*Soal Latihan A*:
Salin ulang baris catatan mulai dari awal catatan sampai baris yang memuat "Paramacharya", termasuk baris itu. Gambarnya jangan ikut dimasukkan ke jawaban.

*Dokumen Sumber*:
☆ ☆ ☆ ☆ ☆ ☆ ☆

Wajar, jika kemudian orang-orang di daerah terpencil seperti perbatasan membuat aturan main sendiri. Mereka ingin mandiri tanpa bantuan dari pemerintah. Mereka ingin mengembangkan daerahnya sendiri dengan caranya sendiri. Dan, mereka tidak peduli apakah yang dilakukan melanggar hukum atau tidak.
Perlu diketahui, di wilayah perbatasan, masalah melanggar hukum sudah jadi hal yang lumrah. Jangankan pedagangan ilegal, membunuh orang saja begitu mudah. Usai membunuh, mereka tinggal masuk negara Malaysia. Kalau sudah begitu polisi tak bisa berbuat apa-apa. Jangankan mengekstradisi, menyebrang wilayah perbatasan saja susah apalagi menangkap pelaku.

☆ ☆ ☆ ☆ ☆ ☆ ☆

*Soal Latihan B*:
Sambung tulisan tentang pelanggaran hukum di wilayah perbatasan itu, mulai setelah kalimat terakhirnya.

*Data yang Diberikan*:
☆ ☆ ☆ ☆ ☆ ☆ ☆

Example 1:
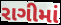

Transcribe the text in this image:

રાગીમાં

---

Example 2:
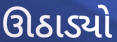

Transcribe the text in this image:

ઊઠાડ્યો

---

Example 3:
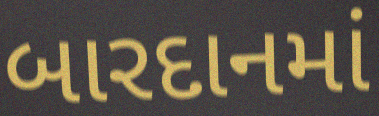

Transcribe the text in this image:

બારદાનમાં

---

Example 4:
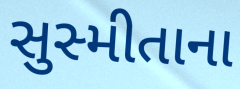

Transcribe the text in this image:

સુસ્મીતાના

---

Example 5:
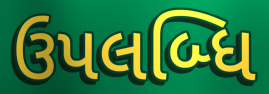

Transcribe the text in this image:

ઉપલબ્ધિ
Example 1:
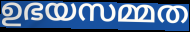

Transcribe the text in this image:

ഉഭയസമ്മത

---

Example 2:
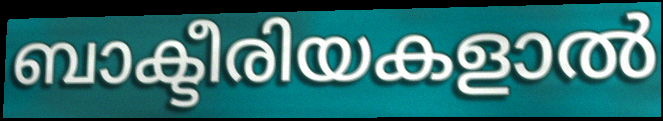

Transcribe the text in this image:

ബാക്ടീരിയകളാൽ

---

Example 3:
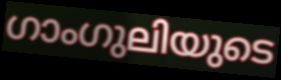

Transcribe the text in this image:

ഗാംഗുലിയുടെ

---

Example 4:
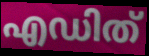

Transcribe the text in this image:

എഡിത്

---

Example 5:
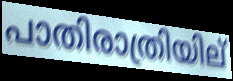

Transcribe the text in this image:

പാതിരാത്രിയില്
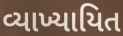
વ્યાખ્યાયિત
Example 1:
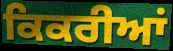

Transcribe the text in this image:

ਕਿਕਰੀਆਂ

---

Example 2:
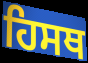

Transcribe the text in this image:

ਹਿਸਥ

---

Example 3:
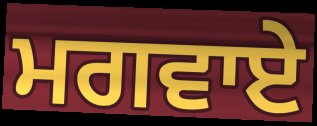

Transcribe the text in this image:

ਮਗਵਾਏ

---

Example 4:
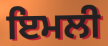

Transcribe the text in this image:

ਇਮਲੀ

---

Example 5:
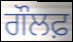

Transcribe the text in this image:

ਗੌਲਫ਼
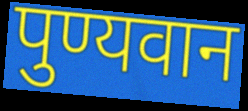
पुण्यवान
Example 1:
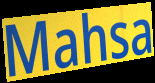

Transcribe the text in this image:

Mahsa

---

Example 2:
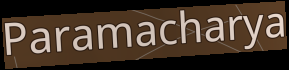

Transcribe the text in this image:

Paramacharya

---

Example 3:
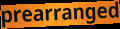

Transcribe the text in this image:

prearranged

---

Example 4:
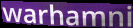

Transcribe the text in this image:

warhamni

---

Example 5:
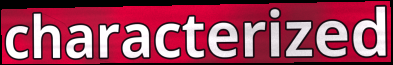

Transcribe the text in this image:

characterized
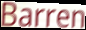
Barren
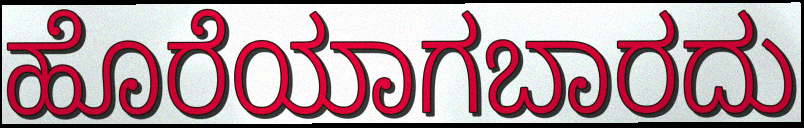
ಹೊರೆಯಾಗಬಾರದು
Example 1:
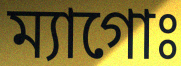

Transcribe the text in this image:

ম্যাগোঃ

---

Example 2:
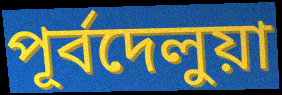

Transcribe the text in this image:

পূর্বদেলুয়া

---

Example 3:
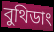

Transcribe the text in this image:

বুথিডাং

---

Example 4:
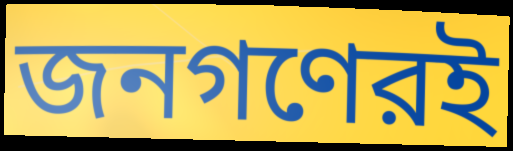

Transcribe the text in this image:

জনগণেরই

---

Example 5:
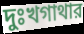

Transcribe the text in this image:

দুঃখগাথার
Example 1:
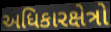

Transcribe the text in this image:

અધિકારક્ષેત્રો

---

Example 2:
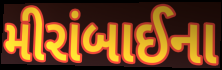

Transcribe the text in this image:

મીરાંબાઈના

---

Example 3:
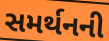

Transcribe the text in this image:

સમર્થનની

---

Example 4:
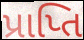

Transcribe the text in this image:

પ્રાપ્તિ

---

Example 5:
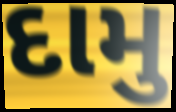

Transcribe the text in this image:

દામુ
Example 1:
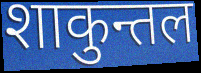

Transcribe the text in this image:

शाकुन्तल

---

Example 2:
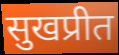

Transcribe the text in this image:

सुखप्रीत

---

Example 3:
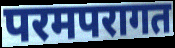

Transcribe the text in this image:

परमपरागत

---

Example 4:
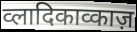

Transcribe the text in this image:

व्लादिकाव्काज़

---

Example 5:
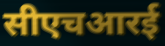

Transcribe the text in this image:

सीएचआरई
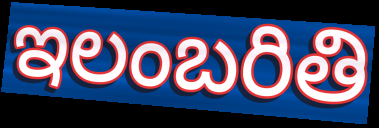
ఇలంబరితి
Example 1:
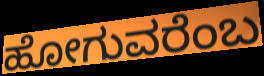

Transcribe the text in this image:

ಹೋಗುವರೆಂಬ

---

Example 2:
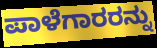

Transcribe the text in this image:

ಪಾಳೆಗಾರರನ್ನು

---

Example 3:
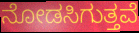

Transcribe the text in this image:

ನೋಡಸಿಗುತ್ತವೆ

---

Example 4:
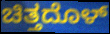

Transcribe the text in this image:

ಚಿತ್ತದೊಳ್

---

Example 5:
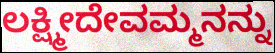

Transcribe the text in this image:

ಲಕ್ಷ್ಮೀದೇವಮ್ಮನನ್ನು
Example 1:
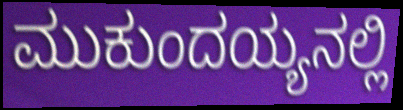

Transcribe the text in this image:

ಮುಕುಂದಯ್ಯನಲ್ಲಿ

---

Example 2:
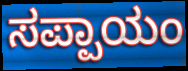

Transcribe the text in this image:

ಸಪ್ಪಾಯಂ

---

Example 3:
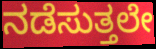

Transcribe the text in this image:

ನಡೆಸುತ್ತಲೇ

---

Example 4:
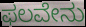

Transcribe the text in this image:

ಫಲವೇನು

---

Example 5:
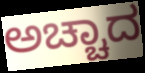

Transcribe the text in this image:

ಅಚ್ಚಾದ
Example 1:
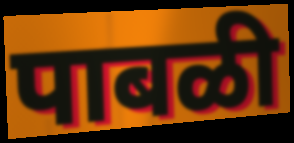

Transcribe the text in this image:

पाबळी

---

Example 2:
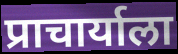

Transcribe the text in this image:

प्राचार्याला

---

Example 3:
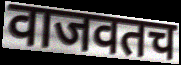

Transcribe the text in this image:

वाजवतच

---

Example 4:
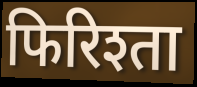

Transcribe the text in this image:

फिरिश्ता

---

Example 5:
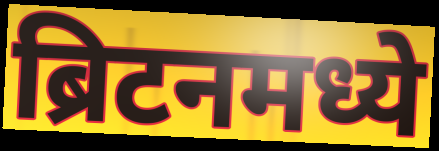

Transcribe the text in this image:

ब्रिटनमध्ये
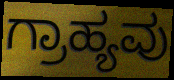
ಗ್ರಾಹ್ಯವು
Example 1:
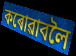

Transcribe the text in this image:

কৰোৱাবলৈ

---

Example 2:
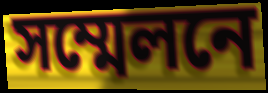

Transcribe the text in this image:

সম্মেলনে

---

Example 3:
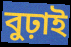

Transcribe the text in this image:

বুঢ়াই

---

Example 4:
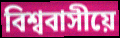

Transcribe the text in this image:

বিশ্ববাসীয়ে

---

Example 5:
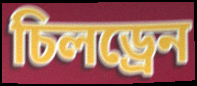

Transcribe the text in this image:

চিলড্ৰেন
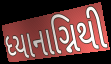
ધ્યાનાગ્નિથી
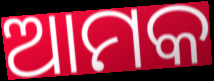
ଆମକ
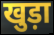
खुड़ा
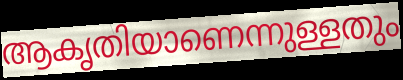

☆ ☆ ☆ ☆ ☆ ☆ ☆

*Hasil Tugas A*:
Example 1:

Transcribe the text in this image:

રાગીમાં

---

Example 2:

Transcribe the text in this image:

ઊઠાડ્યો

---

Example 3:

Transcribe the text in this image:

બારદાનમાં

---

Example 4:

Transcribe the text in this image:

સુસ્મીતાના

---

Example 5:

Transcribe the text in this image:

ઉપલબ્ધિ
Example 1:

Transcribe the text in this image:

ഉഭയസമ്മത

---

Example 2:

Transcribe the text in this image:

ബാക്ടീരിയകളാൽ

---

Example 3:

Transcribe the text in this image:

ഗാംഗുലിയുടെ

---

Example 4:

Transcribe the text in this image:

എഡിത്

---

Example 5:

Transcribe the text in this image:

പാതിരാത്രിയില്
વ્યાખ્યાયિત
Example 1:

Transcribe the text in this image:

ਕਿਕਰੀਆਂ

---

Example 2:

Transcribe the text in this image:

ਹਿਸਥ

---

Example 3:

Transcribe the text in this image:

ਮਗਵਾਏ

---

Example 4:

Transcribe the text in this image:

ਇਮਲੀ

---

Example 5:

Transcribe the text in this image:

ਗੌਲਫ਼
पुण्यवान
Example 1:

Transcribe the text in this image:

Mahsa

---

Example 2:

Transcribe the text in this image:

Paramacharya

*Hasil Tugas B*:
Kalau dilihat dari sisi perbatasan negara, sebenarnya perbatasan ini masih mempunyai 10 permasalahan atau OBP (Outstanding Boundary Problem), yakni lima di kalbar dan 5 kaltim. Sementara dari 5 yang ada di Kalbar, empat diantaranya terdapat di Kabupaten Bengkayang. Yakni masalah di Titik D.400, Batu Aum, Gunung Raya, dan Gunung Jagoi (Sungai Boan). Dihadapkan dengan dinamika perkembangan daerah, sebenarnya wilayah ini memerlukan perhatian khusus dan selayaknya mendapatkan prioritas pembangunan. Tapi kenyataan di lapangan tidak demikian. (Siaga)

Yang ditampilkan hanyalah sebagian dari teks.